I walked in the sunshine this morning, as the patchwork red rash it left me with burns on my neck and my nose. Worth it? Of course. Spring has been too long coming in our sleepy St. Louis town - a spring that I have simultaneously dreaded and delighted in its coming. It means new and change, it means marking everything we own by room and taping it all up in brown boxes and shipping it to another new place, to be painfully unloaded, arranged and rearranged, debated and hated and loved all over again.
I don't want to be painfully unloaded, arranged and rearranged all over again, like a portrait on a wall.
She looks best here, don't you think?
Oh no, the light is so much better over here.
And on and on again forever and ever it seems.
As this type of change is apt to do, it has flipped my anxiety switch to "high alert," feeding my frenzied mind with fear.
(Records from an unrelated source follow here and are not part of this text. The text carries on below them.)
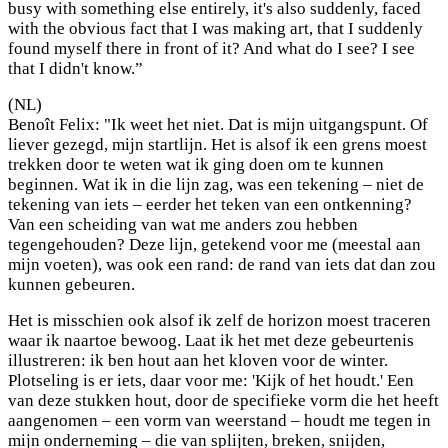
busy with something else entirely, it's also suddenly, faced
with the obvious fact that I was making art, that I suddenly
found myself there in front of it? And what do I see? I see
that I didn't know.”
(NL)
Benoît Felix: "Ik weet het niet. Dat is mijn uitgangspunt. Of
liever gezegd, mijn startlijn. Het is alsof ik een grens moest
trekken door te weten wat ik ging doen om te kunnen
beginnen. Wat ik in die lijn zag, was een tekening – niet de
tekening van iets – eerder het teken van een ontkenning?
Van een scheiding van wat me anders zou hebben
tegengehouden? Deze lijn, getekend voor me (meestal aan
mijn voeten), was ook een rand: de rand van iets dat dan zou
kunnen gebeuren.
Het is misschien ook alsof ik zelf de horizon moest traceren
waar ik naartoe bewoog. Laat ik het met deze gebeurtenis
illustreren: ik ben hout aan het kloven voor de winter.
Plotseling is er iets, daar voor me: 'Kijk of het houdt.' Een
van deze stukken hout, door de specifieke vorm die het heeft
aangenomen – een vorm van weerstand – houdt me tegen in
mijn onderneming – die van splijten, breken, snijden,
Nothing is secure, everything is threatened. The strongholds I've created in this place will fall, and we'll pick up the pieces again. Who will we be in this new town? It feels like with every bounce these last few years, we're torn down to the foundation, and slowly built back up. I don't want to do that again.
I wind up tight as can be . And then fear spins me out, and I grasp for the tiny thread to pull me back.
It's a yo-yo, spinning in-and-out of my safe little shell.
Fear unwinds me.
It unravels these gorgeous golden threads that hold together my days - husband, cat, friends, love, food and exercise and all good things can unravel in an instant when my mind flickers to "what if?" and "why not?" and all the good is gone, replaced by the too-familiar hole in my stomach and rhythm of my raised heartbeat.
Fear is an ugly friend, and a worse enemy. It allows me to keep everything at arm's length, because what if?
I suppose one day I'll look back at this season and laugh - and say, as future me sips a glass of much better red wine than I can afford to drink today, how silly I was to worry away these moments instead of enjoying them.
But right now, I can barely stomach the idea of unpeeling another layer of me and of us, to figure out who we are and what we mean and what Mexican restaurant is the best in another new town.
I stumbled on this the other day, from Oswald Chambers. It's long, but nothing has captured the spirit of this season quite like this. It is my heart, my prayer - and my hope.
Certainty is the mark of the commonsense life—gracious uncertainty is the mark of the spiritual life. To be certain of God means that we are uncertain in all our ways, not knowing what tomorrow may bring. This is generally expressed with a sigh of sadness, but it should be an expression of breathless expectation. We are uncertain of the next step, but we are certain of God. As soon as we abandon ourselves to God and do the task He has placed closest to us, He begins to fill our lives with surprises.
We are not uncertain of God, just uncertain of what He is going to do next. If our certainty is only in our beliefs, we develop a sense of self-righteousness, become overly critical, and are limited by the view that our beliefs are complete and settled. But when we have the right relationship with God, life is full of spontaneous, joyful uncertainty and expectancy. Jesus said, “. . . believe also in Me” (John 14:1), not, “Believe certain things about Me”. Leave everything to Him and it will be gloriously and graciously uncertain how He will come in—but you can be certain that He will come. Remain faithful to Him.